Críticas AdoroCinema
1,5
Ruim
Um Ato de Esperança

Casos de família

por Francisco Russo

Existem pessoas que parecem atrair todo tipo de problema, e muitas vezes gostam disso. Este é o caso de Fiona Maye, poderosa (e respeitada) juíza da corte britânica que se especializou em resolver pautas-bomba, aquelas onde é preciso trazer o olhar frio da lei a questões polêmicas e/ou complexas, envolvendo os mais diversos enfoques. É o que acontece tanto no caso que abre este longa-metragem, com dois bebês siameses em risco iminente de morte tanto se algo for feito quanto se nada acontecer, ou mesmo no caso que norteia Um Ato de Esperança: a história de um adolescente que se recusa a ser medicado devido a questões religiosas.

Para a construção desta história, é essencial que a personagem principal seja uma representante da Justiça, pelo impacto ideológico que o posto traz. Fiona se esforça em ouvir todos os lados envolvidos sem abrir mão da rigidez, mantendo absoluto controle sobre seu tribunal. A escolha de Emma Thompson para o papel fortalece tal postura: a veterana atriz tem um desempenho firme, associado ao olhar sempre interessado no que o outro tem a dizer. Trata-se da conjunção perfeita entre humanidade e lógica na aplicação da lei, ou do intuito da lei, tão sonhada para todo e qualquer juiz. Pena que o filme dirigido por Richard Eyre prefira fugir deste enfoque para explorar mais a vida pessoal de sua protagonista, bem menos interessante do que os conflitos morais e éticos que enfrenta dia após dia.
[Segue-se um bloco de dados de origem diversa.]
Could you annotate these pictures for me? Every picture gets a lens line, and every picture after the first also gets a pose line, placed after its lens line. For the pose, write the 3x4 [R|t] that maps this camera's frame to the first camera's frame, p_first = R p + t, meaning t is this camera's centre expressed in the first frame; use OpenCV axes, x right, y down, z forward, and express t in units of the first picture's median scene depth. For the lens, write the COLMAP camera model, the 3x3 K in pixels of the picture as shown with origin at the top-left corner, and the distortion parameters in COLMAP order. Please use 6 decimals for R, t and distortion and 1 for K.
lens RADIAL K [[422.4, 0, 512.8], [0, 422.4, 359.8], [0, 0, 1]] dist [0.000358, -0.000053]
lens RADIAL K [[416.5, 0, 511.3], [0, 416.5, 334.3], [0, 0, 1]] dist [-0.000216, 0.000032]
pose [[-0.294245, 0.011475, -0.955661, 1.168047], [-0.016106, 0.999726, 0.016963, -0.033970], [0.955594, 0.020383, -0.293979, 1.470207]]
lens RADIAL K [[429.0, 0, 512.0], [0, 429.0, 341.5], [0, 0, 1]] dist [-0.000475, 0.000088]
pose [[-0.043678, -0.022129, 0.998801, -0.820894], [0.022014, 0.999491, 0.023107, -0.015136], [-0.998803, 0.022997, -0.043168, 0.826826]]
Para tanto, Eyre dá ao filme ares de dramalhão ao apresentar um canhestro conflito matrimonial, onde um inquieto Stanley Tucci brada - sempre de forma polida - o desejo de ter uma amante. Os encontros entre esposos são de uma (intencional) assepsia impressionante, trazendo a toda e qualquer troca de diálogos uma artificialidade que não condiz com a situação. Soma-se a isso a condução do caso principal após o julgamento, com uma obsessão do réu que beira o risível tanto em relação à postura quanto aos possíveis desenlaces da narrativa. Essenciais na trama até então, os pais do adolescente simplesmente desaparecem - assim como a tão firme crença evapora, como num passe de mágica.

Em meio a tantos problemas de condução da narrativa, resta ao longa-metragem o interessante embate que levanta, quando um jovem se recusa a ser medicado contra leucemia por ser Testemunha de Jeová e, como tal, rejeitar se submeter a transfusões de sangue. O conflito entre a preservação da vida e o respeito à crença religiosa de cada um, independente das possíveis consequências, é um assunto explosivo que pode ser amplamente investigado, em busca de defensores e detratores. Eyre até faz isso, mas a partir de depoimentos ora estereotipados - a crença ingênua dos pais, capitaneada por um exagerado Ben Chaplin - ora sem a necessária fundamentação - note que não há necessidade de comprovação dos números apresentados pelo médico. Ou seja, há um desleixo acerca dos argumentos que, a bem da verdade, permeia todo o longa-metragem.

Esteticamente, Um Ato de Esperança segue a proposta sóbria de sua personagem principal, apostando firme no cinza e em cores neutras, tanto na fotografia quanto na direção de arte. Por mais que até seja compreensível a intenção em provocar uma dualidade em torno da juíza, com a vida matrimonial em frangalhos e a profissional sendo constantemente desafiada, tal dicotomia jamais é desenvolvida a contento, causando até mesmo risos involuntários devido à trilha sonora maniqueísta ou mesmo por cenas pífias, como o dueto em pleno hospital. Em meio a tantos problemas, resta Emma Thompson emprestando o talento a uma personagem até interessante, mas cujo entorno é bem pouco convincente.